A faithful copy of the entries, without any pictures, is what is needed here.

DATA EXTRACT:
[Start of Attachment]

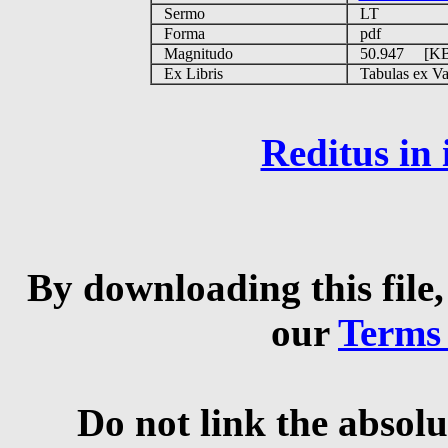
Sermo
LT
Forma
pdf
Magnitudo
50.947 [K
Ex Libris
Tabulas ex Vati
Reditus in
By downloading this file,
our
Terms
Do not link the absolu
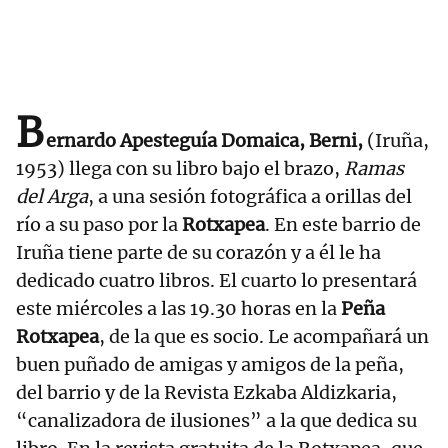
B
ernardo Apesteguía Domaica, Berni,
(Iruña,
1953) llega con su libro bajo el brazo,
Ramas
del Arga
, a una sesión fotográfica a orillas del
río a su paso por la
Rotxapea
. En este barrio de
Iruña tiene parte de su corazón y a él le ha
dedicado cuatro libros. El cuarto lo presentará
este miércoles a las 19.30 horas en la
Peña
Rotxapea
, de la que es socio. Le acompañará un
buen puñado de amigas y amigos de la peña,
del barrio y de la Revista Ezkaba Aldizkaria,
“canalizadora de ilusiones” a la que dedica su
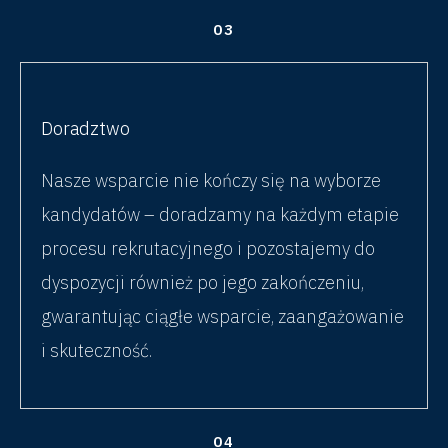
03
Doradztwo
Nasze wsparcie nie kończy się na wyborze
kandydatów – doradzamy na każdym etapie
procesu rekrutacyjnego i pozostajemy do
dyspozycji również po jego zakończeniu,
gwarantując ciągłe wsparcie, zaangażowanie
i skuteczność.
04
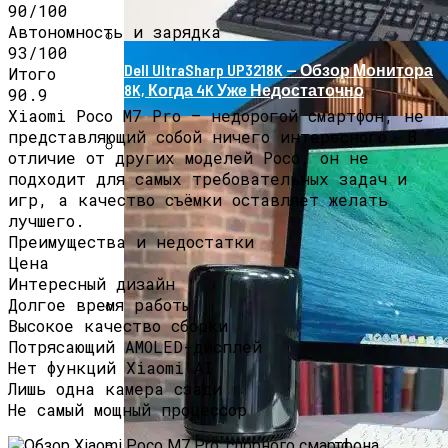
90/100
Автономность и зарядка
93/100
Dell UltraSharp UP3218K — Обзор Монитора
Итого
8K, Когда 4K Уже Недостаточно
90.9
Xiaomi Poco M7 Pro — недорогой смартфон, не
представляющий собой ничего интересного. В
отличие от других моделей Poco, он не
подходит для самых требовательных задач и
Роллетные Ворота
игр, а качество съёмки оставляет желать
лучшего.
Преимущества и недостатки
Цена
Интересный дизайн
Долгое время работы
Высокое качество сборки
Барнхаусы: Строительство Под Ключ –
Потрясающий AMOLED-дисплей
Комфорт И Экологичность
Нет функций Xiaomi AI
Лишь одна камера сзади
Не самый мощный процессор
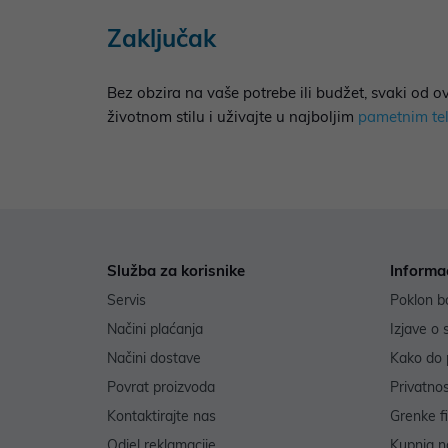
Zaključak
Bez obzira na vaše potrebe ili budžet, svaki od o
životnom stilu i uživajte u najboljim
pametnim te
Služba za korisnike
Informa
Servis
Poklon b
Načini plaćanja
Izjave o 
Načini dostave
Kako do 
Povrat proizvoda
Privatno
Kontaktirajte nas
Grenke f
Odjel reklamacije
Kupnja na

[End of Attachment]

RESPONSE AREA:
Sermo
LT
Forma
pdf
Magnitudo
50.947 [K
Ex Libris
Tabulas ex Vati
Reditus in
By downloading this file,
our
Terms
Do not link the absolu
B
ernardo Apesteguía Domaica, Berni,
(Iruña,
1953) llega con su libro bajo el brazo,
Ramas
del Arga
, a una sesión fotográfica a orillas del
río a su paso por la
Rotxapea
. En este barrio de
Iruña tiene parte de su corazón y a él le ha
dedicado cuatro libros. El cuarto lo presentará
este miércoles a las 19.30 horas en la
Peña
Rotxapea
, de la que es socio. Le acompañará un
buen puñado de amigas y amigos de la peña,
del barrio y de la Revista Ezkaba Aldizkaria,
“canalizadora de ilusiones” a la que dedica su
03
Doradztwo
Nasze wsparcie nie kończy się na wyborze
kandydatów – doradzamy na każdym etapie
procesu rekrutacyjnego i pozostajemy do
dyspozycji również po jego zakończeniu,
gwarantując ciągłe wsparcie, zaangażowanie
i skuteczność.
04
90/100
Автономность и зарядка
93/100
Dell UltraSharp UP3218K — Обзор Монитора
Итого
8K, Когда 4K Уже Недостаточно
90.9
Xiaomi Poco M7 Pro — недорогой смартфон, не
представляющий собой ничего интересного. В
отличие от других моделей Poco, он не
подходит для самых требовательных задач и
Роллетные Ворота
игр, а качество съёмки оставляет желать
лучшего.
Преимущества и недостатки
Цена
Интересный дизайн
Долгое время работы
Высокое качество сборки
Барнхаусы: Строительство Под Ключ –
Потрясающий AMOLED-дисплей
Комфорт И Экологичность
Нет функций Xiaomi AI
Лишь одна камера сзади
Не самый мощный процессор
Zaključak
Bez obzira na vaše potrebe ili budžet, svaki od o
životnom stilu i uživajte u najboljim
pametnim te
Služba za korisnike
Informa
Servis
Poklon b
Načini plaćanja
Izjave o 
Načini dostave
Kako do 
Povrat proizvoda
Privatno
Kontaktirajte nas
Grenke f
Odjel reklamacije
Kupnja na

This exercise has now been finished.